Ria looked at her mother sharply. There was no fear there.
“I’m trying to tell you, this is what we talked about,” Ria said. “About how Pragma Art alone has the resources to build a ship using alien technology, because S.P. Sem herself is so single-minded. Probably because she’s mad. If the aliens won’t communicate with us again, we’ll go to them. And now we really are. We’ve chosen to leave home, every last one of us, and for whatever individual reasons.”
Alina didn’t want to say the wrong thing, but her mind was reeling. “Is this guilt?”
Ria stood up and went to the window as Alina watched.
“I’m not proud to say it,” she said quietly, “but I can’t wait to leave. It’s hard to wrap one’s mind around the implications. Hard enough when you’re part of a close-knit team, and harder still when thirty members of that team go missing.”
“Including your friend,” Alina added.
Ria turned, and sat back down across from her mother. It sounded like a crush, no matter Ria’s protestations. Maybe that’s not what she’d intended, but affinities blossomed of their own accord.
“He never mentioned anything to me about leaving Chakkaradar, if you were wondering.” She was small in her chair again.
“I can understand how you might feel disappointed,” Alina said, trying to sound helpful through the swirl of thoughts in her head. “But I honestly think it’s early to draw any conclusions from it.

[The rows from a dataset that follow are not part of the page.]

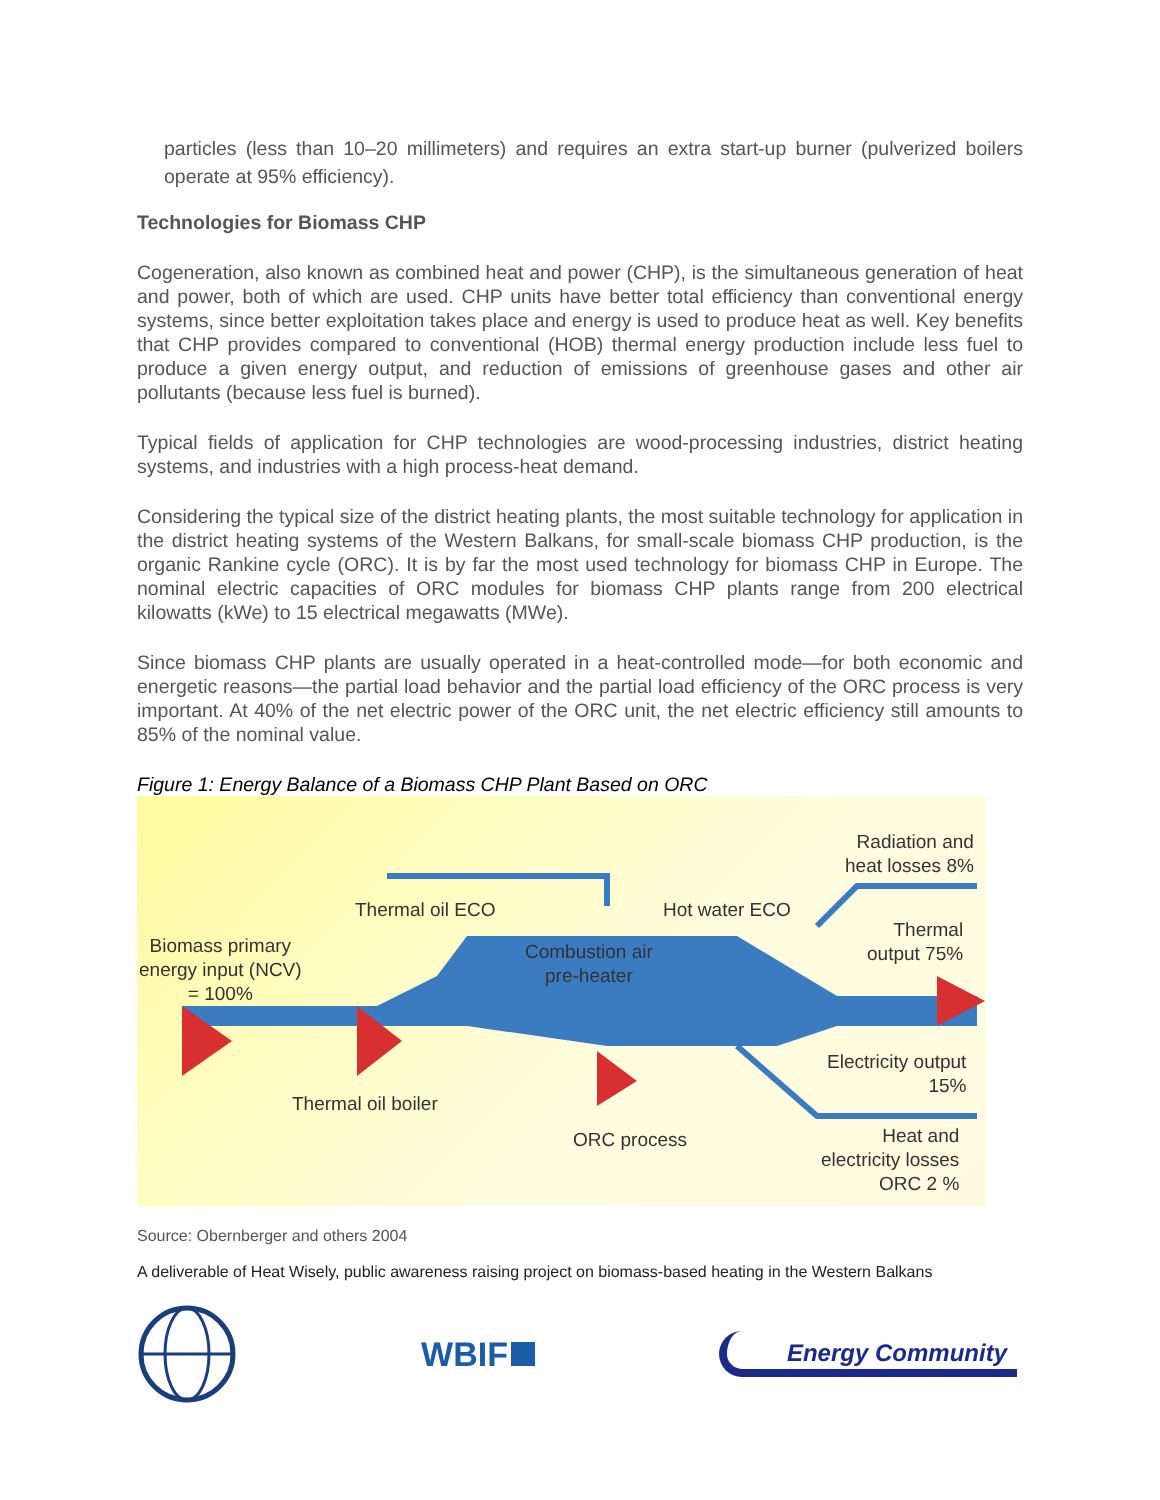particles (less than 10–20 millimeters) and requires an extra start-up burner (pulverized boilers operate at 95% efficiency).
Technologies for Biomass CHP
Cogeneration, also known as combined heat and power (CHP), is the simultaneous generation of heat and power, both of which are used. CHP units have better total efficiency than conventional energy systems, since better exploitation takes place and energy is used to produce heat as well. Key benefits that CHP provides compared to conventional (HOB) thermal energy production include less fuel to produce a given energy output, and reduction of emissions of greenhouse gases and other air pollutants (because less fuel is burned).
Typical fields of application for CHP technologies are wood-processing industries, district heating systems, and industries with a high process-heat demand.
Considering the typical size of the district heating plants, the most suitable technology for application in the district heating systems of the Western Balkans, for small-scale biomass CHP production, is the organic Rankine cycle (ORC). It is by far the most used technology for biomass CHP in Europe. The nominal electric capacities of ORC modules for biomass CHP plants range from 200 electrical kilowatts (kWe) to 15 electrical megawatts (MWe).
Since biomass CHP plants are usually operated in a heat-controlled mode—for both economic and energetic reasons—the partial load behavior and the partial load efficiency of the ORC process is very important. At 40% of the net electric power of the ORC unit, the net electric efficiency still amounts to 85% of the nominal value.
Figure 1: Energy Balance of a Biomass CHP Plant Based on ORC
Radiation and
heat losses 8%
Thermal oil ECO Hot water ECO
Thermal
output 75%
Biomass primary
energy input (NCV)
= 100%
Combustion air
pre-heater
Electricity output
15%
Thermal oil boiler
ORC process
Heat and
electricity losses
ORC 2 %
Source: Obernberger and others 2004
A deliverable of Heat Wisely, public awareness raising project on biomass-based heating in the Western Balkans
WBIF
Energy Community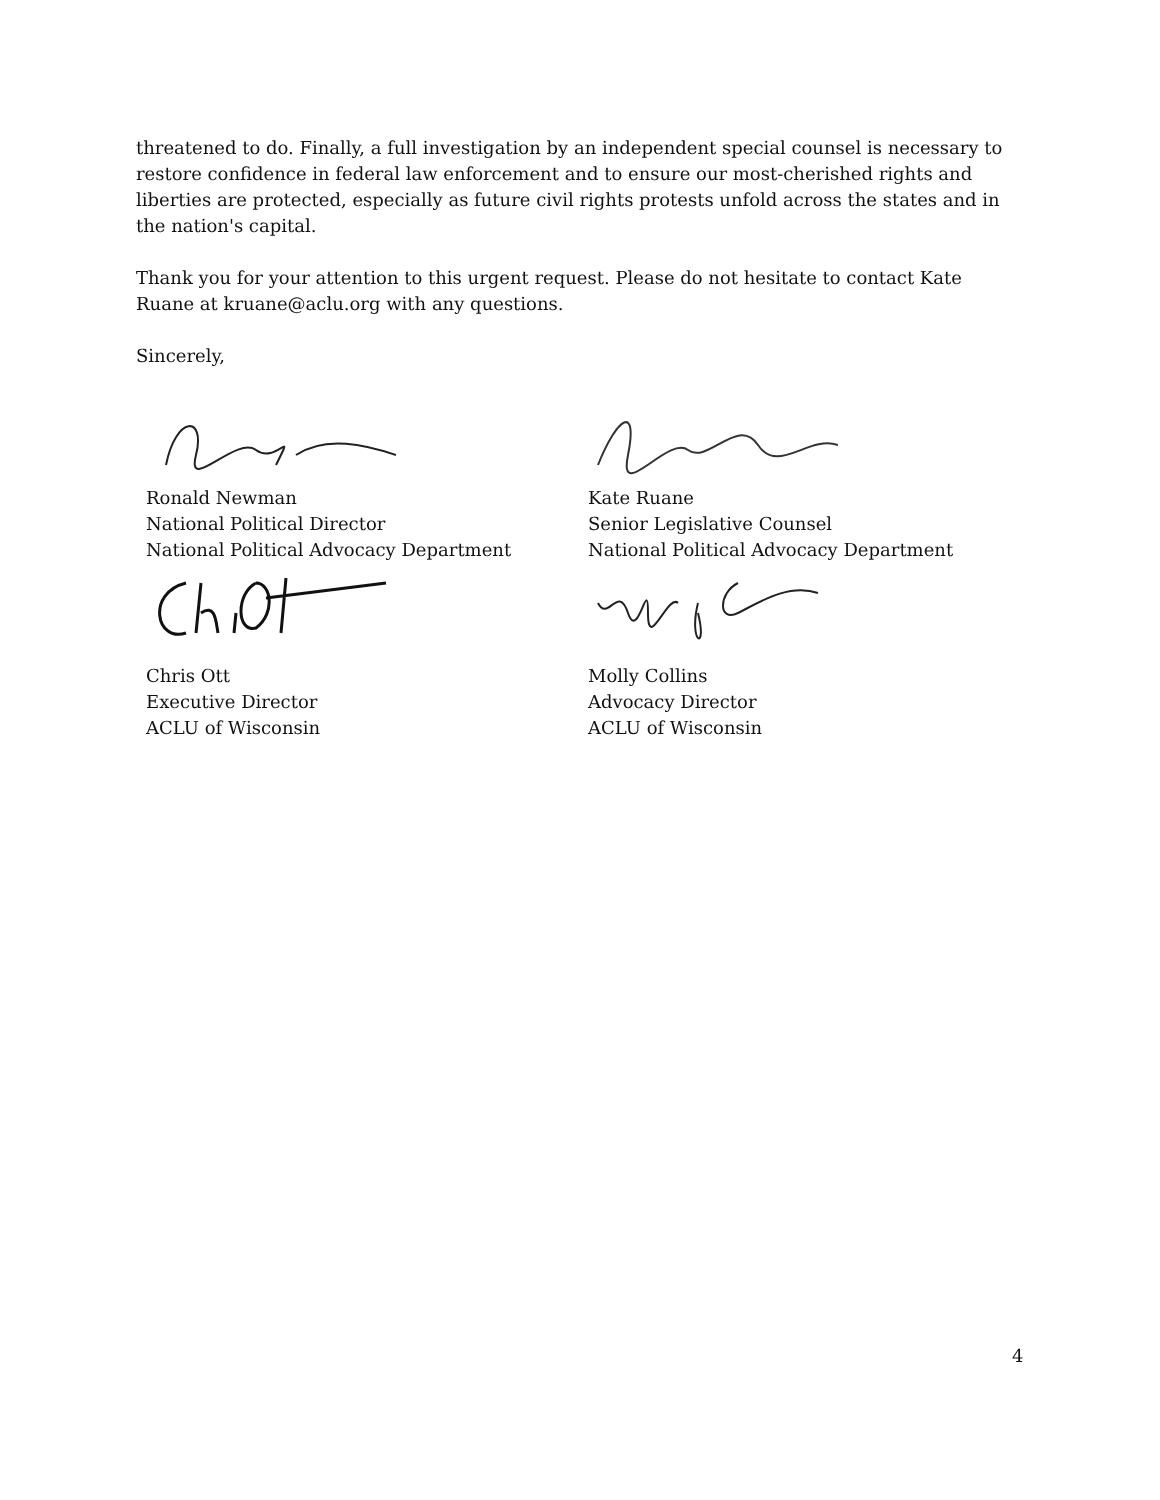threatened to do. Finally, a full investigation by an independent special counsel is necessary to restore confidence in federal law enforcement and to ensure our most-cherished rights and liberties are protected, especially as future civil rights protests unfold across the states and in the nation's capital.
Thank you for your attention to this urgent request. Please do not hesitate to contact Kate Ruane at kruane@aclu.org with any questions.
Sincerely,
Ronald Newman
National Political Director
National Political Advocacy Department
Kate Ruane
Senior Legislative Counsel
National Political Advocacy Department
Chris Ott
Executive Director
ACLU of Wisconsin
Molly Collins
Advocacy Director
ACLU of Wisconsin
4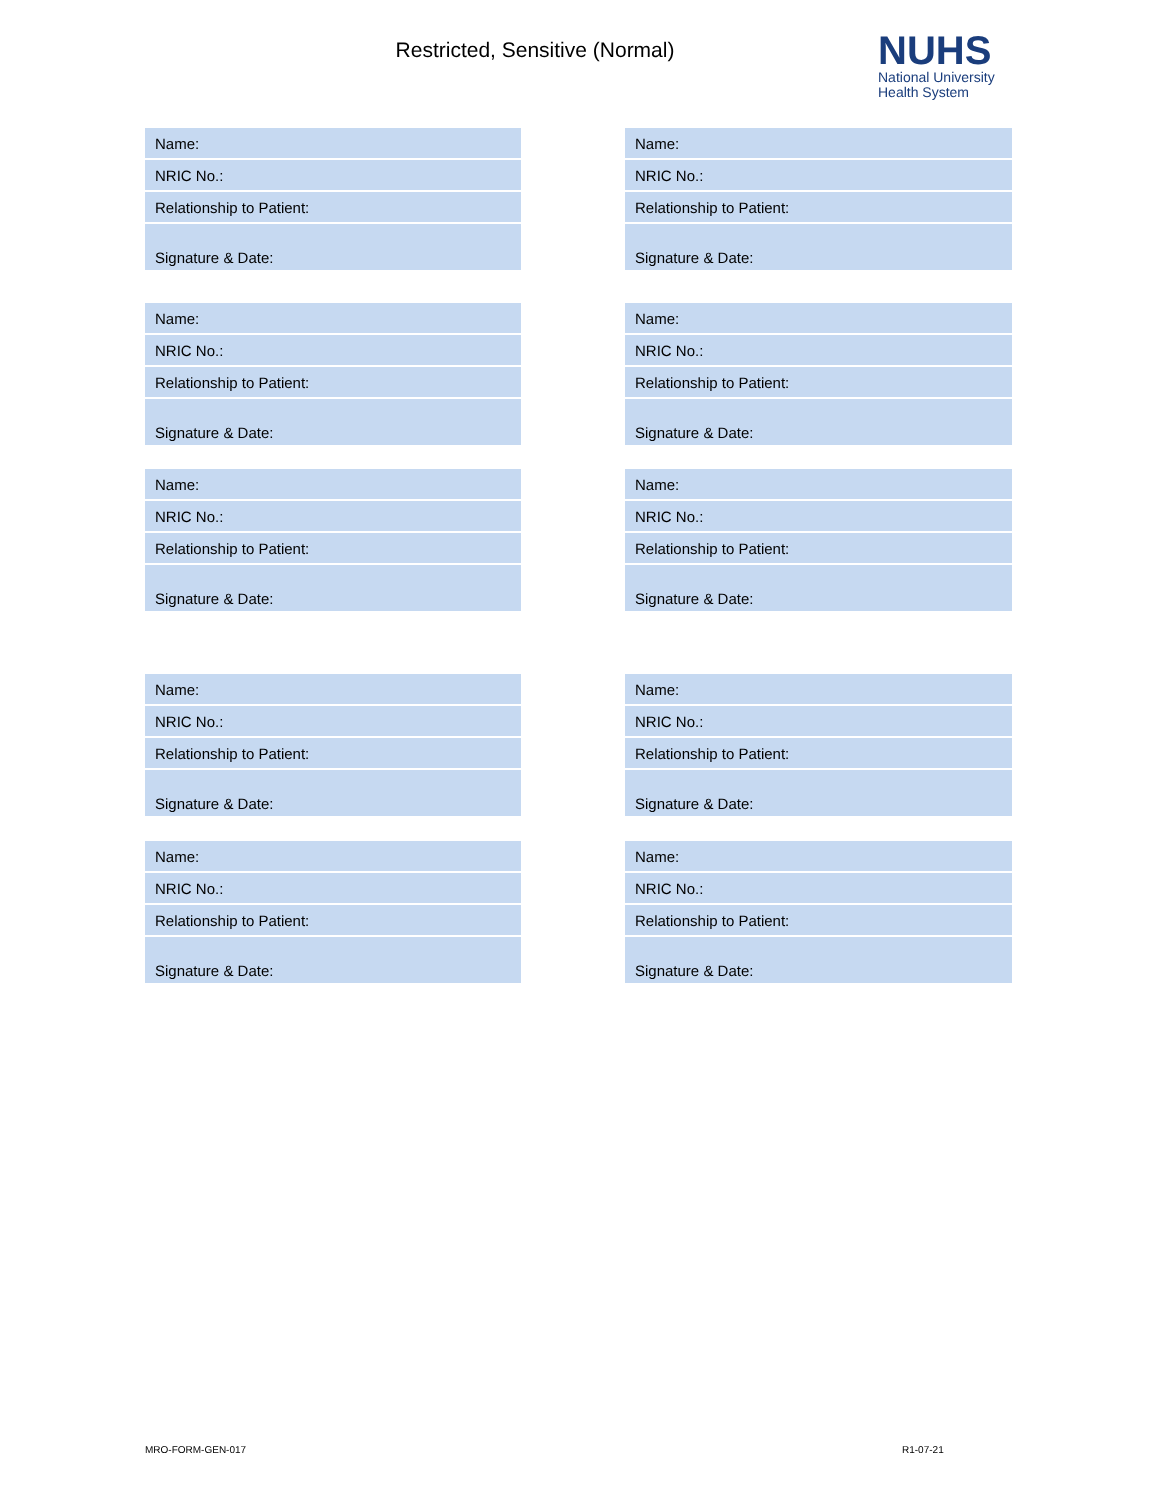Restricted, Sensitive (Normal)
NUHS
National University
Health System
| Name: |
| NRIC No.: |
| Relationship to Patient: |
| Signature & Date: |
| Name: |
| NRIC No.: |
| Relationship to Patient: |
| Signature & Date: |
| Name: |
| NRIC No.: |
| Relationship to Patient: |
| Signature & Date: |
| Name: |
| NRIC No.: |
| Relationship to Patient: |
| Signature & Date: |
| Name: |
| NRIC No.: |
| Relationship to Patient: |
| Signature & Date: |
| Name: |
| NRIC No.: |
| Relationship to Patient: |
| Signature & Date: |
| Name: |
| NRIC No.: |
| Relationship to Patient: |
| Signature & Date: |
| Name: |
| NRIC No.: |
| Relationship to Patient: |
| Signature & Date: |
| Name: |
| NRIC No.: |
| Relationship to Patient: |
| Signature & Date: |
| Name: |
| NRIC No.: |
| Relationship to Patient: |
| Signature & Date: |
MRO-FORM-GEN-017 R1-07-21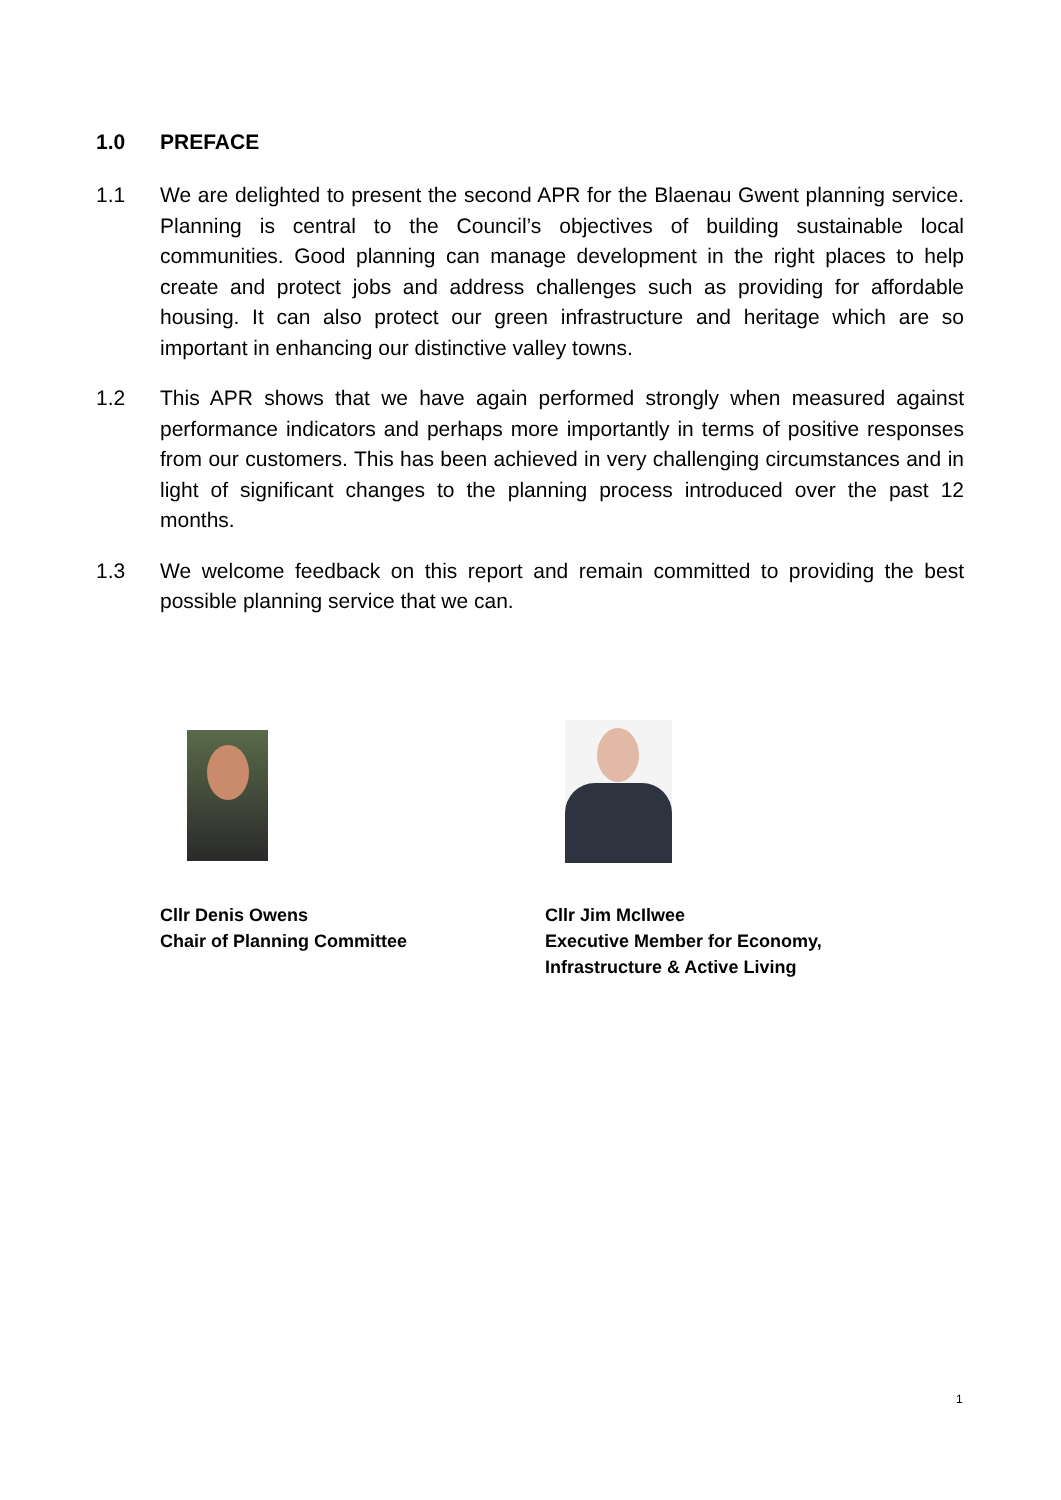1.0 PREFACE
1.1 We are delighted to present the second APR for the Blaenau Gwent planning service. Planning is central to the Council’s objectives of building sustainable local communities. Good planning can manage development in the right places to help create and protect jobs and address challenges such as providing for affordable housing. It can also protect our green infrastructure and heritage which are so important in enhancing our distinctive valley towns.
1.2 This APR shows that we have again performed strongly when measured against performance indicators and perhaps more importantly in terms of positive responses from our customers. This has been achieved in very challenging circumstances and in light of significant changes to the planning process introduced over the past 12 months.
1.3 We welcome feedback on this report and remain committed to providing the best possible planning service that we can.
Cllr Denis Owens
Chair of Planning Committee
Cllr Jim McIlwee
Executive Member for Economy,
Infrastructure & Active Living
1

The exec team may have planned something that Philippe didn’t know about.” The image of a sunken boat came to mind, its dashed hull like a hazy mirage in the perilous deep. Alina masked her wince by rubbing her face. “Come to the meeting,” she said around her hands, before letting them fall to her lap. “It’s tomorrow morning at eight. Maybe there will be answers then.”
Ria sat back. “Oh, I don’t think so, Mum. That’s the last place I want to be.”
What did that mean?
Alina was afraid to push. “How about if I give you a recap after, then?” she offered. “Whenever. I’ll find you.”
Exhausted, Alina closed her eyes, and massaged them gently. Maybe she would call for a search party after the meeting, to find her daughter.